▶ _Written instruction 1_:
In the cockpit text, why was flight TS 236 close to ending in tragedy?
▶ _Written instruction 2_:
Rewrite the plant sheet records with "catalogue" replaced by "catalog" and everything else left as it is. Leave out the pictures.

▶ _Quoted passage_:
Airplane cockpits: Above the modern cockpit of an Airbus A320 that uses 6 interchangeable multifunction displays that allow the pilots to see a variety of flight and other information systems parameters. Below: Cabin of an old military C130 . Notice the amount of analogic instruments. Compare with the simplicity and clarity of the A320. Source: Airbus and Ailes Militaires Belges Click on the images to enlarge them

Ultralight plane: panel of the Rans S12 Airaile, a small tube and fabric airplane with a simple two-stroke engine. Notice that even in this simple plane it has ten analogic dials giving information about 4 basic flight parameters and about 6 related to the engine situation. Source: Photograph by the author. Click on the image to enlarge it.

Recently the Portuguese aviation authorities issued their final accident report about Air Transat flight TS 236 of August 24, 2001. Said flight was close to ending in tragedy since the plane, in flight from Toronto (Canada) to Lisbon (Portugal) flamed out both jets due to a complete loss of fuel over the Atlantic Ocean.

▶ _Supplied entries_:
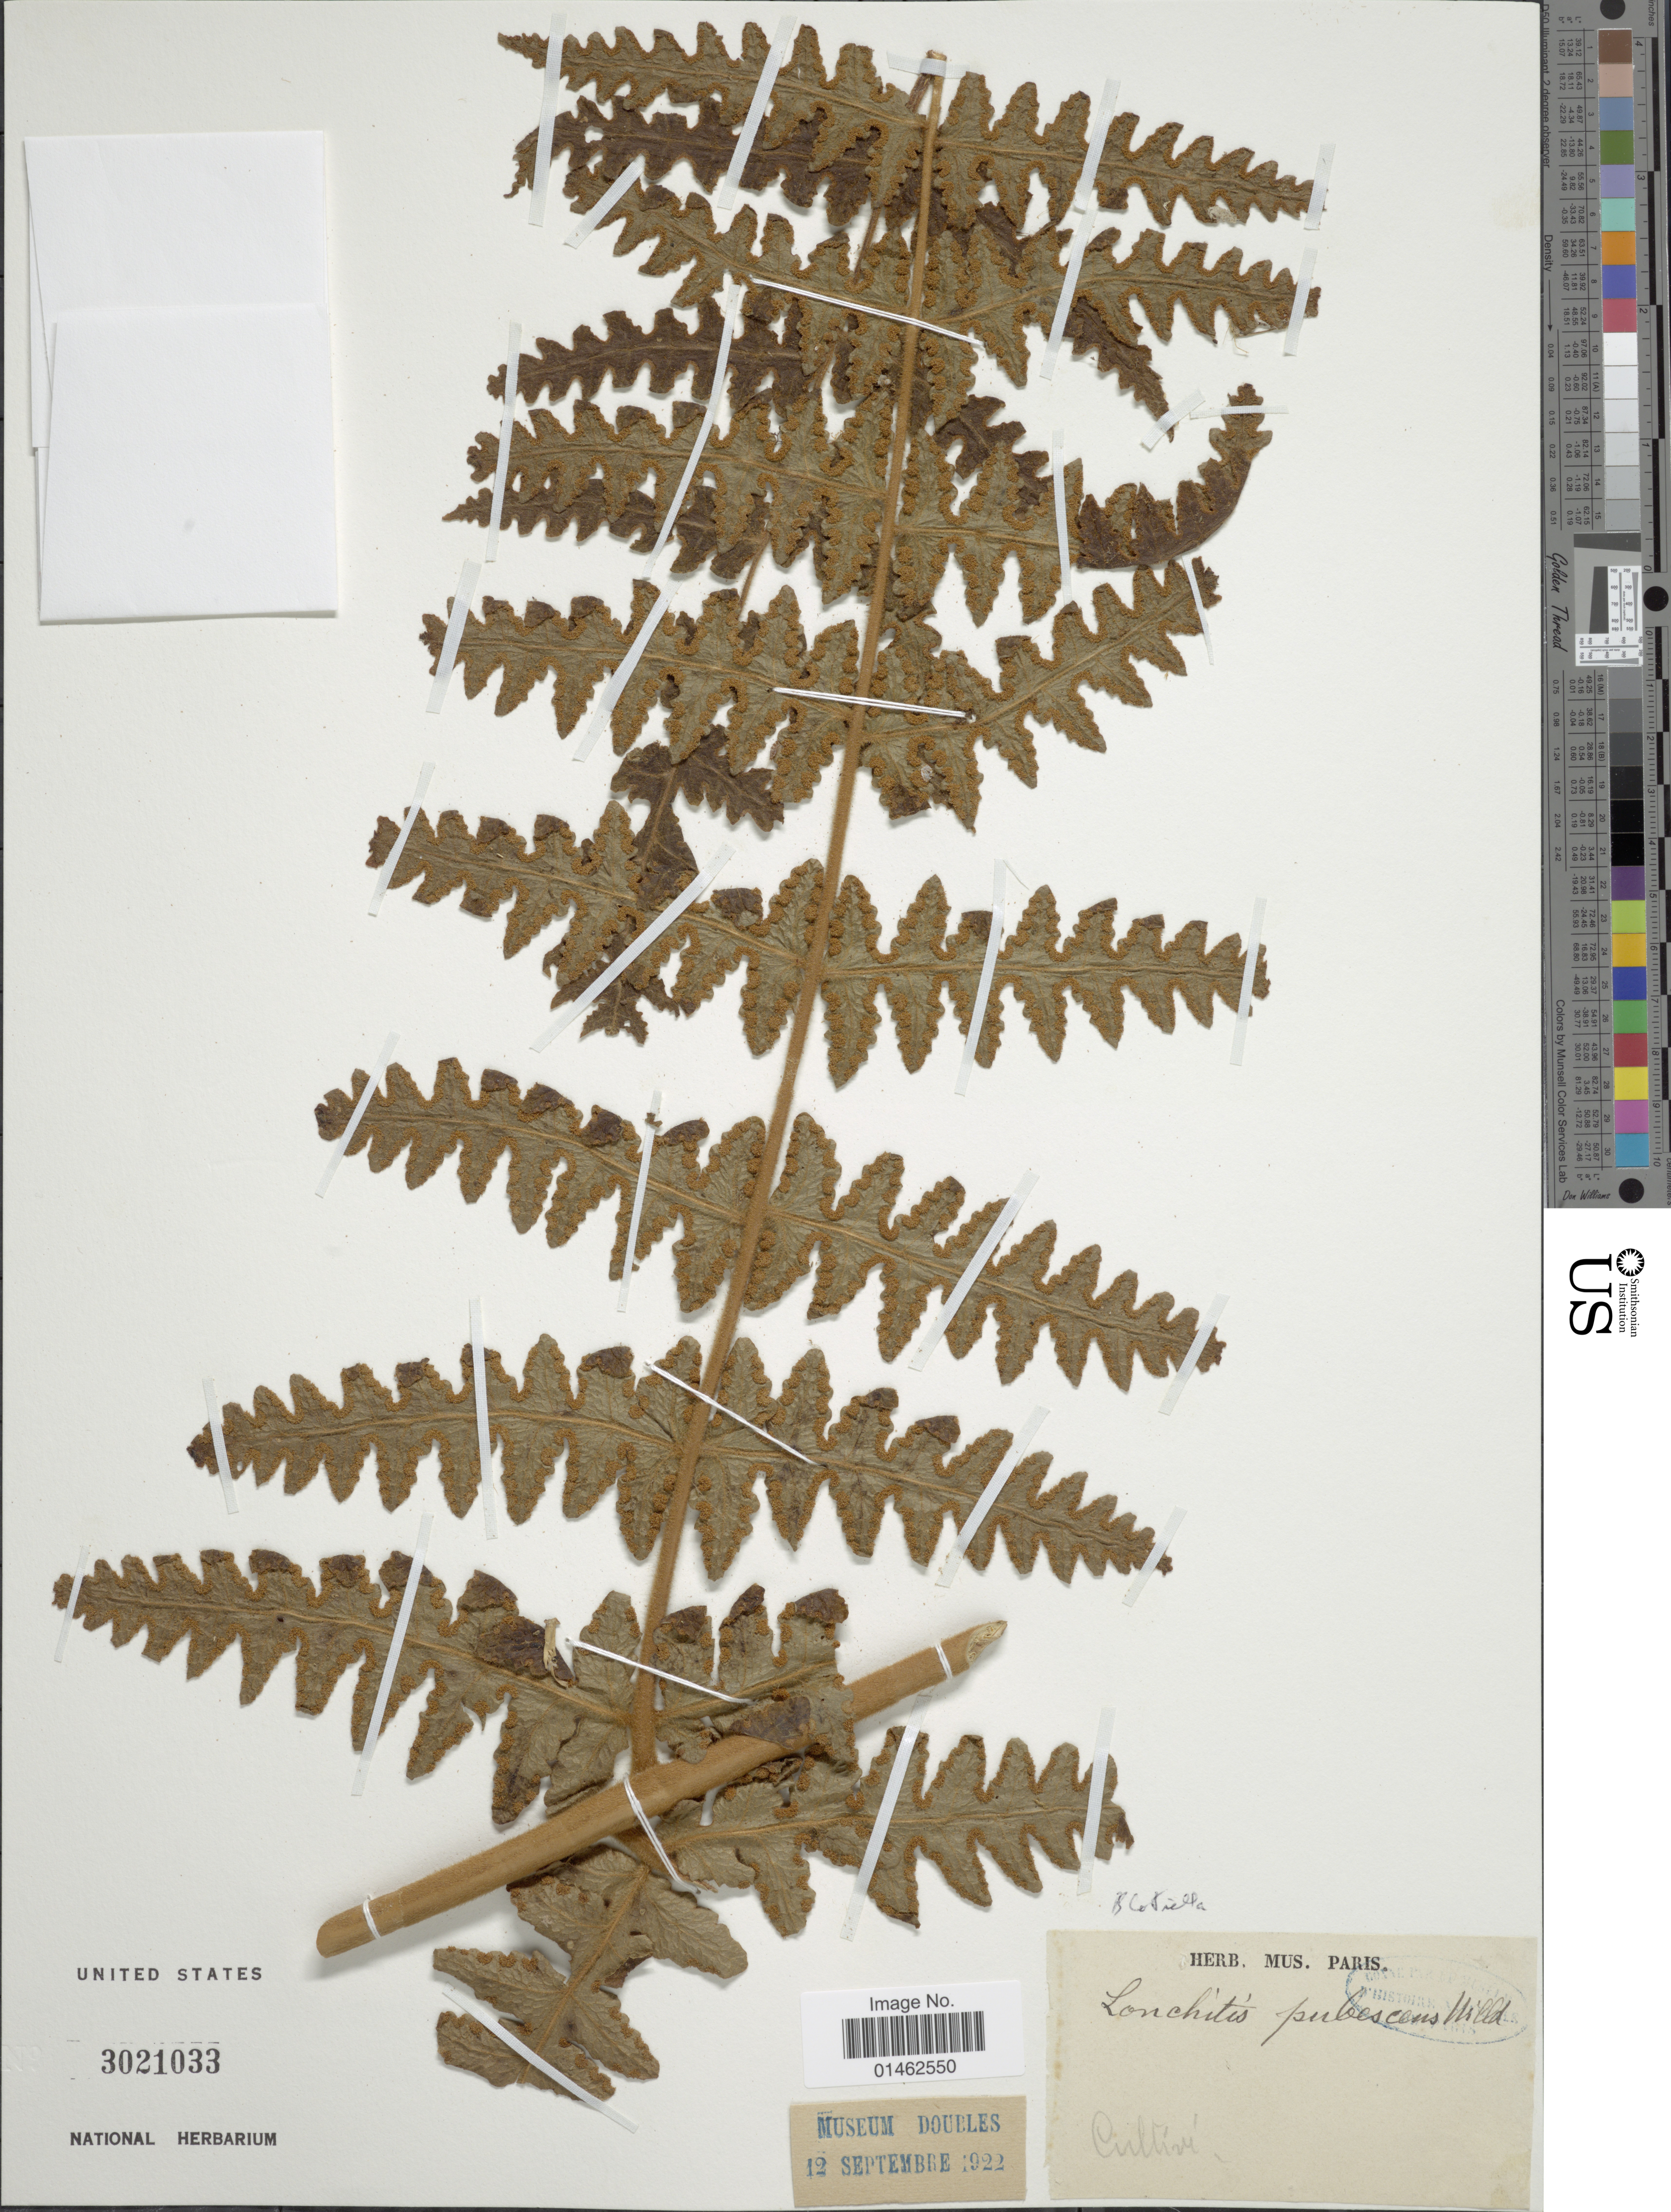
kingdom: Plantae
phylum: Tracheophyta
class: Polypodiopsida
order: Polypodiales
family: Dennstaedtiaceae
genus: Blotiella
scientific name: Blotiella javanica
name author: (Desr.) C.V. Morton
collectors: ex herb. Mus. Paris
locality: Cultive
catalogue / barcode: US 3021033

▶ _Finished answer 1_:
While flying from Toronto to Lisbon, the plane lost all of its fuel over the Atlantic Ocean, and both jets flamed out.

▶ _Finished answer 2_:
kingdom: Plantae
phylum: Tracheophyta
class: Polypodiopsida
order: Polypodiales
family: Dennstaedtiaceae
genus: Blotiella
scientific name: Blotiella javanica
name author: (Desr.) C.V. Morton
collectors: ex herb. Mus. Paris
locality: Cultive
catalog / barcode: US 3021033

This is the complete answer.